81 tahun Indonesia bendera merah putih berkibar di langit Indonesia. 81 tahun sudah kata merdeka gaung tadi setiap sudut negeri ini. Namun, hari ini di usia yang seharusnya matang kita dipaksa bertanya kembali, sudahkah kita benar-benar merdeka? Kemerdekaan yang diproklamasikan pada 17 Agustus 1945 adalah kemerdekaan politik, lepasnya kita dari cengkraman kolonialisme asing.
Tetapi para pendiri bangsa jauh-jauh hari telah mengingatkan bahwa kemerdekaan politik hanyalah jembatan emas menuju cita-cita yang lebih besar, kemerdekaan ekonomi dan kedaulatan rakyat seutuhnya. 81 tahun kemudian jembatan itu masih kita seberangi dan di ujungnya penjajahan berganti wajah. Maka refleksi kemerdekaan tahun ini bukanlah seremoni perayaan semata, melainkan momentum untuk menegaskan kembali kemerdekaan sejati belum tuntas.
Kita merdeka secara formal, namun rakyat masih terjajah secara struktural. Dan kita tidak akan tinggal diam dan menyaksikan cita-cita para pendiri bangsa dihanati oleh sistem yang menindas dan menghisap rakyatnya sendiri. Atas dasar refleksi inilah kami Aliansi BEM SI Kerakyatan 2026 wilayah Jateng DIY menyerukan delapan poin tuntutan dan satu harapan mendesak sebagai jalan konkrit menuntaskan janji kemerdekaan.
Satu, mendesak pemerintah untuk segera mengesahkan RUU Perampasan Aset.
Dua, hentikan penempatan perwira militer dan kepolisian aktif maupun purnawirawan dan jabatan dari jabatan sipil strategis serta kembalikan TNI dan Polri ke fungsinya.
Tiga, hentikan segala bentuk kriminalisasi terhadap aktivis serta jaminan kebebasan berpendapat dan hak-hak demokratis rakyat.
Empat, turunkan harga bahan bakar minyak di seluruh jenis, harga kebutuhan pokok serta harga kebutuhan produksi rakyat.
Lima, prioritas kan APBN untuk sektor pendidikan dan kesehatan, hentikan komersialisasi serta wujudkan pendidikan gratis, ilmiah dan demokratis bagi masyarakat Indonesia.
Enam, hentikan praktik korupsi, kolusi dan nepotisme di lingkungan pemerintahan.
Tujuh, segera evaluasi total dan hentikan seluruh program maupun kebijakan yang tidak berpihak kepada rakyat.
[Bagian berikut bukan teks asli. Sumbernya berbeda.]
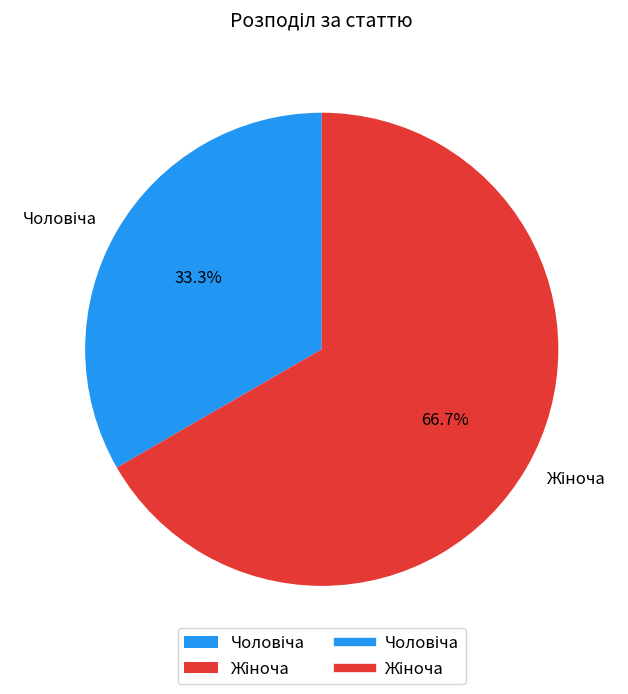

Is there a majority slice in this chart?

Yes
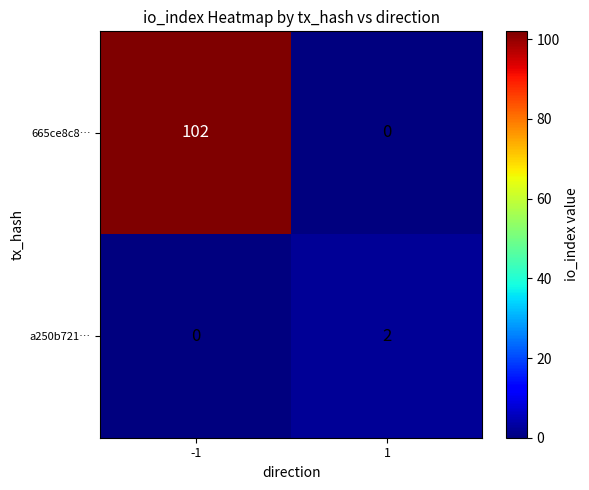

Reading left to right, transcribe all the data shown in this chart.

665ce8c8…: 102	0
a250b721…: 0	2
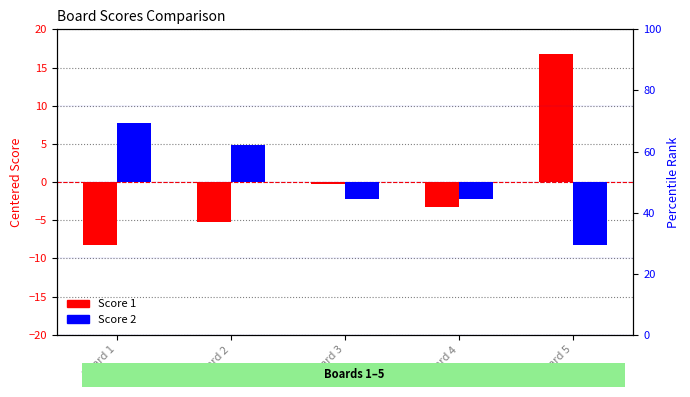

What are all the series names shown in the legend?

Score 1, Score 2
Delapan, hentikan segala bentuk penindasan dan perampasan tanah, eksploitasi sumber daya alam serta wujudkan reformasi agraria sejati. Menuju pembebasan nasional sebagai satu-satunya jalan dari belenggu sistem yang menindas dan menghisap rakyat. 81 tahun bukanlah usia yang muda untuk sebuah bangsa.
Sudah saatnya kemerdekaan yang kita rakyat rayakan setiap 17 Agustus bukan lagi sekedar upacara dan lomba panjat pinang, melainkan kemerdekaan yang benar-benar dirasakan oleh petani di ladangnya, buruh di pabriknya dan mahasiswa memperjuangkan masa depannya. Menuju pembebasan nasional rakyat bersatu tak bisa dikalahkan. Hidup mahasiswa! Hidup rakyat Indonesia! Hidup perempuan yang melawan! Hidup buruh! Hidup petani! Merdeka!"